INFORMATION SUPPLIED
• • •
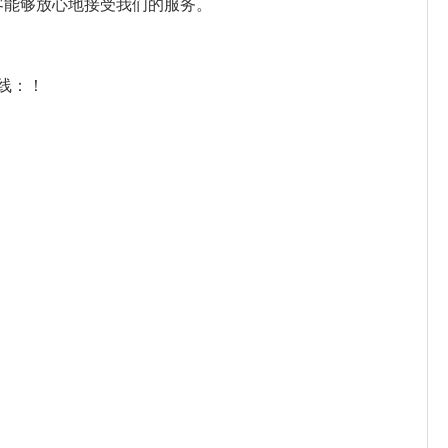
客能够放心地接受我们的服务。
在线：！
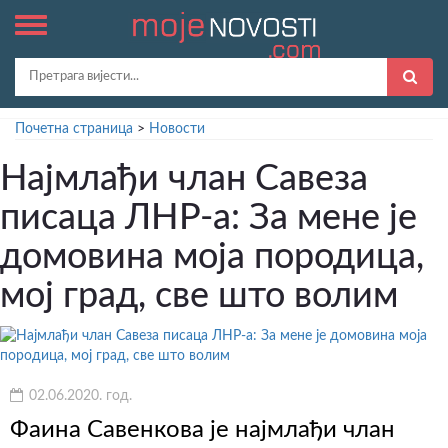
Почетна страница
>
Новости
Најмлађи члан Савеза
писаца ЛНР-а: За мене је
домовина моја породица,
мој град, све што волим
02.06.2020. год.
Фаина Савенкова је најмлађи члан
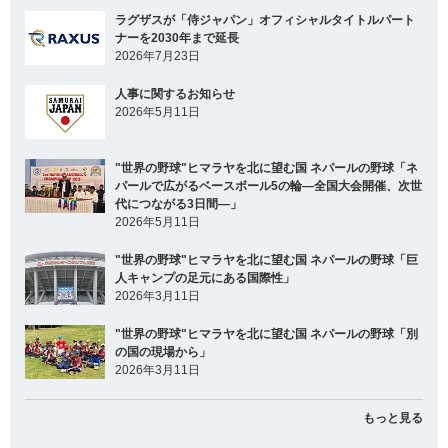
ラグザスが「侍ジャパン」オフィシャルタイトルパート
ナーを2030年まで延長
2026年7月23日
人事に関するお知らせ
2026年5月11日
"世界の野球"ヒマラヤを北に望む国 ネパールの野球「ネ
パールで広がるベースボール5の輪―全国大会開催、次世
代につながる3日間―」
2026年5月11日
"世界の野球"ヒマラヤを北に望む国 ネパールの野球「巨
人キャンプの足元にある国際性」
2026年3月11日
"世界の野球"ヒマラヤを北に望む国 ネパールの野球「別
の国の現場から」
2026年3月11日
もっと見る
• • •
EXERCISE
Produce a verbatim copy of the lines from the one holding "パールで広がるベースボール5の輪―全国大会開催、次世" to the final line of the data, and nothing more.

EXERCISE RESULT
パールで広がるベースボール5の輪―全国大会開催、次世
代につながる3日間―」
2026年5月11日
"世界の野球"ヒマラヤを北に望む国 ネパールの野球「巨
人キャンプの足元にある国際性」
2026年3月11日
"世界の野球"ヒマラヤを北に望む国 ネパールの野球「別
の国の現場から」
2026年3月11日
もっと見る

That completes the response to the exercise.